Our courses set out to educate architects about core architectural concepts
(component, process, service, interface etc.) much as per the ArchiMate
standard.
Architects on the
course show me diagrams that are inefficient communication vehicles, e.g. they
connect 1 Component to 1 Service throughout.
Why? They might
think a Component is a Service, or
use the Service symbol when they mean Interface, or simply copy another's
misleading diagram style.
But all they
really want to do is tell the support engineer which applications are deployed
on which nodes.
This makes the
Service/Interface boxes completely redundant.
Sadly, these architects' practical experience of reading and writing ArchiMate
diagrams makes it harder to educate
them instead of easier!
People wrongly think using an ArchiMate drawing tool means they are using the
ArchiMate language.
They use the
boxes and lines with different meanings; and they fail to differentiate the
generic meta model concepts.
When we come to teach
them the concepts, their experience of drawing ArchiMate diagrams makes it
harder for them to learn the concepts.
Correspondent: What do you mean "with
different meanings".
Reply: Architects use the ArchiMate service box to represent a service, a component,
or an interface.
They use the function box to represent a
process step, or a node in a business function
decomposition.
They use the lines in even more baffling
ways.
Poor teaching of the standard is (sorry to say) is at least partly due to ambiguity
in the standard itself.
Correspondent: We can't prevent people from making language mistakes.
Reply: We can try to minimise mistakes.
Natural language exchanges iron out
misunderstandings.
Writers and readers of ArchiMate diagrams
- separated in time and space - may find it impossible to understand each
other.
The ArchiMate standard falls short of
reducing misconceptions about what the symbols are supposed to mean.
Correspondent: Maybe we can investigate code generation tooling, since to generate
working code, ambiguities need to be resolved.
Reply: Certainly, the OMG have to specify UML well enough for code generators.
And the code generators teach the UML
diagram drawer to use the right symbols for the meaning they have in mind.
Correspondent: This is what I'm trying to do with ArchiMate, but architecture
on the level of ArchiMate tend to be conceptual.
Reply: As Grady Booch says: “All architecture is
design but not all design is architecture.
Architecture represents the significant design
decisions that shape a system, where significant is measured by cost of
change.”
We can’t generate code from
architecture-level diagrams – more’s the pity.
Correspondent: Another approach could be to lead by example.
Google for examples, and there is not much
out there.

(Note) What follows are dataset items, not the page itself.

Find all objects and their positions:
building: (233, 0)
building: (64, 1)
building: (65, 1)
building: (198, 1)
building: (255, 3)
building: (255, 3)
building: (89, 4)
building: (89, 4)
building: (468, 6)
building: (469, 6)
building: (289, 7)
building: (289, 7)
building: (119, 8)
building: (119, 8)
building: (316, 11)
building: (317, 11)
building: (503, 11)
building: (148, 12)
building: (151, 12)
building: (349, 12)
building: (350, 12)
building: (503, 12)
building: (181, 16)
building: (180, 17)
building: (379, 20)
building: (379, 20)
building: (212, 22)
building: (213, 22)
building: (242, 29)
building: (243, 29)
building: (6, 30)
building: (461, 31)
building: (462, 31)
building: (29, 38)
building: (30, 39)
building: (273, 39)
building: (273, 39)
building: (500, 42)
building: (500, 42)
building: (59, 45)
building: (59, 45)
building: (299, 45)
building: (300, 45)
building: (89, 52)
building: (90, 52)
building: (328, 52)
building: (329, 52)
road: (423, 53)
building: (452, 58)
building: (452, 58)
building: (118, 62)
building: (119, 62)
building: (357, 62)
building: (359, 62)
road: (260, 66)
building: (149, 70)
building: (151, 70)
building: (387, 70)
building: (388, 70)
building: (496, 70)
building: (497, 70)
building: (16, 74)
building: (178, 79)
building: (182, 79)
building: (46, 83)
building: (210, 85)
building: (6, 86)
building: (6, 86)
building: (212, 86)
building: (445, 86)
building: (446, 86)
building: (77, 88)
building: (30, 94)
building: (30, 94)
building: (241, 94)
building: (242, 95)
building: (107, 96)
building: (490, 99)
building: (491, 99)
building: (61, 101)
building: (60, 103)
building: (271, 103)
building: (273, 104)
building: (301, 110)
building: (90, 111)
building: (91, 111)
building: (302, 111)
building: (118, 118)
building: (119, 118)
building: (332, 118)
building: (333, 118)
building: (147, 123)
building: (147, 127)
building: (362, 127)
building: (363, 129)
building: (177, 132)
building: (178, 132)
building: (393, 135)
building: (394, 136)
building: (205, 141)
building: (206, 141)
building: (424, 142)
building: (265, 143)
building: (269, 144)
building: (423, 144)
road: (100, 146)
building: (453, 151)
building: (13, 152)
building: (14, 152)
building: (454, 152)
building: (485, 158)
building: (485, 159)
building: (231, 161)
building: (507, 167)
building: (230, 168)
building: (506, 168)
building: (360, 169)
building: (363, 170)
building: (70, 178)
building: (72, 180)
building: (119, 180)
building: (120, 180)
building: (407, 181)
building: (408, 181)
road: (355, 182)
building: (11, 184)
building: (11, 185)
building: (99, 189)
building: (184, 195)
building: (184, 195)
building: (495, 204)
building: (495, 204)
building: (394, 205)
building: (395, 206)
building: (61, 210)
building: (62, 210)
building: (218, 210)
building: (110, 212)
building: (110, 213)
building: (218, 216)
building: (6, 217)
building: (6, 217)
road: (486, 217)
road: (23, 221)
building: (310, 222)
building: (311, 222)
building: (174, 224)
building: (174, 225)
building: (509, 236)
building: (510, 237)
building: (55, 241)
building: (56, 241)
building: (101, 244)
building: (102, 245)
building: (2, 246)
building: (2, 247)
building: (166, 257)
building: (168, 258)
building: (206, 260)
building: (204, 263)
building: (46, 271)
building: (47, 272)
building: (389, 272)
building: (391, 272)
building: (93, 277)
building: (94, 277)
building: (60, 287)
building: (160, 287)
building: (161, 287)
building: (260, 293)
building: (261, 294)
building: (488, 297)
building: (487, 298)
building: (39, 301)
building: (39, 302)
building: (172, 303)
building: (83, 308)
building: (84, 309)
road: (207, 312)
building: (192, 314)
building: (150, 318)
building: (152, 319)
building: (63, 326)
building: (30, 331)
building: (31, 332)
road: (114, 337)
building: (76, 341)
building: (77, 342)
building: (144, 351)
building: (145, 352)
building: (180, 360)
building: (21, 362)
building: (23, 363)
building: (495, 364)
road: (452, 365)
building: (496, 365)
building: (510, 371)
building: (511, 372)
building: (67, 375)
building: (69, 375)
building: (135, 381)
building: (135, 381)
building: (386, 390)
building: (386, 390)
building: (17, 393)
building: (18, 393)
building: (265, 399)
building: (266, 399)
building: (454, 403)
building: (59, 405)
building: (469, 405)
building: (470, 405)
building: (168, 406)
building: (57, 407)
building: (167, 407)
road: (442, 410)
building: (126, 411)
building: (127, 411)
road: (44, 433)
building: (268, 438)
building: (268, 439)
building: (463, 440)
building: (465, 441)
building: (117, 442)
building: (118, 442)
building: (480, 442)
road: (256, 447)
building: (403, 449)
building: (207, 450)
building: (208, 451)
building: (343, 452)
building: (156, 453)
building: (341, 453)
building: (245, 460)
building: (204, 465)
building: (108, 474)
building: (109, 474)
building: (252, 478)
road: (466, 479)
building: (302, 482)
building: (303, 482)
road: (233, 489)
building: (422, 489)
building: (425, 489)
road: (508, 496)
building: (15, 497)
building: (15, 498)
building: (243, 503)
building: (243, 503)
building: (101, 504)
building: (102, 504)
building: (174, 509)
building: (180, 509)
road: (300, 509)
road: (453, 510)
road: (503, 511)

Supply good examples and the rest will follow.
Reply: Before that, the ArchiMate language standard should differentiate the
four generic concepts better.
Correspondent: If every architect has to reinvent the wheel, inconsistencies are
bound to emerge.
Reply: Yes. And the ArchiMate standard falls short of doing what it could to
limit inconsistencies.
People who read the standard go on to use
the symbols with different meanings.
This means the standard is serving as a
list of symbols rather than a language.